> **Exercise brief**
Output the whole listing below exactly, omitting the images.

> **Raw data**
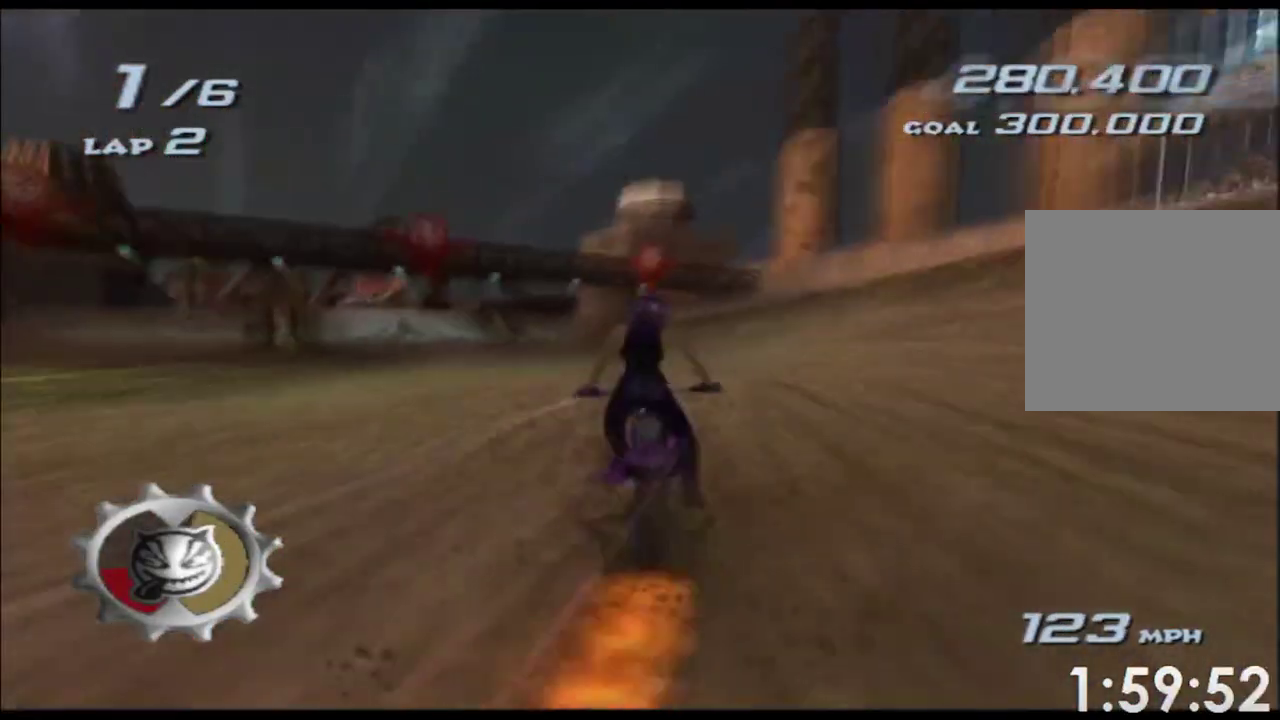
{"buttons": ["A", "X"], "left_stick": "center", "events": [[117, "left_stick", "center"], [250, "left_stick", "left"], [483, "left_stick", "center"]]}
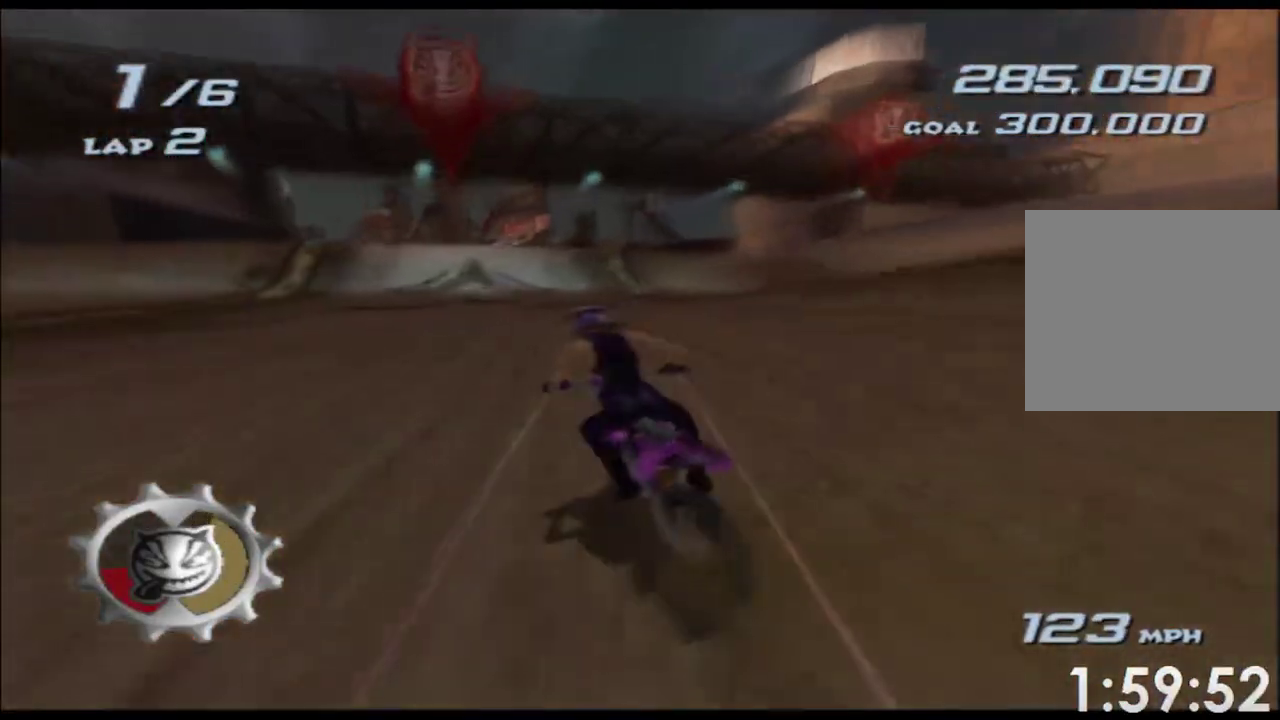
{"buttons": ["A", "X"], "left_stick": "center", "events": [[400, "left_stick", "left"], [500, "left_stick", "center"]]}
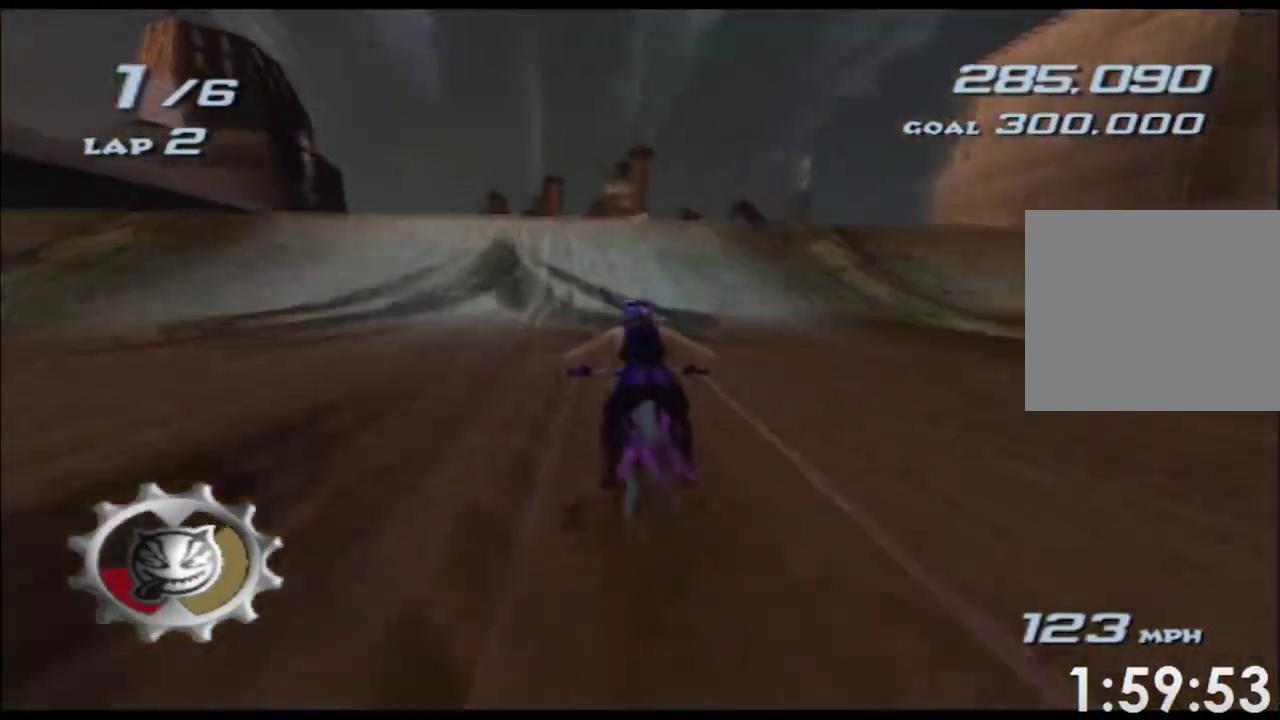
{"buttons": ["A", "X"], "left_stick": "up", "events": [[200, "left_stick", "up"]]}
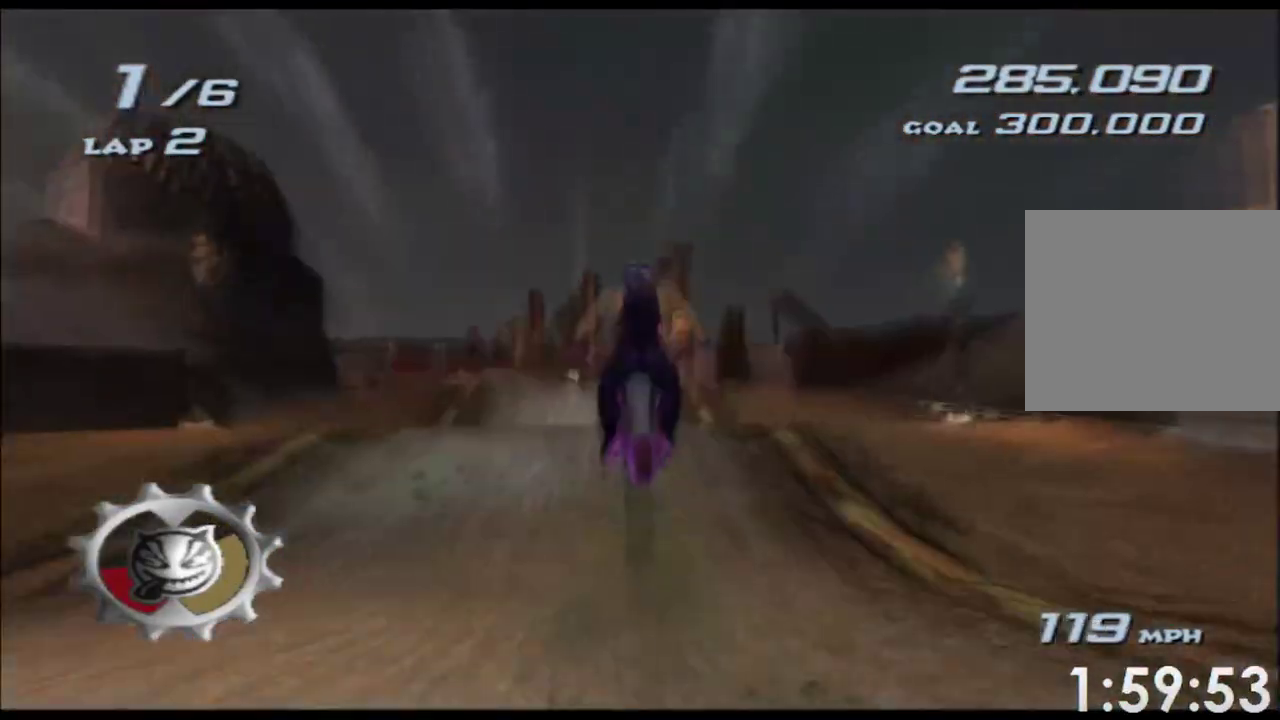
{"buttons": ["A", "X"], "left_stick": "up", "events": [[200, "left_stick", "center"], [283, "left_stick", "up"]]}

> **Result**
{"buttons": ["A", "X"], "left_stick": "center", "events": [[117, "left_stick", "center"], [250, "left_stick", "left"], [483, "left_stick", "center"]]}
{"buttons": ["A", "X"], "left_stick": "center", "events": [[400, "left_stick", "left"], [500, "left_stick", "center"]]}
{"buttons": ["A", "X"], "left_stick": "up", "events": [[200, "left_stick", "up"]]}
{"buttons": ["A", "X"], "left_stick": "up", "events": [[200, "left_stick", "center"], [283, "left_stick", "up"]]}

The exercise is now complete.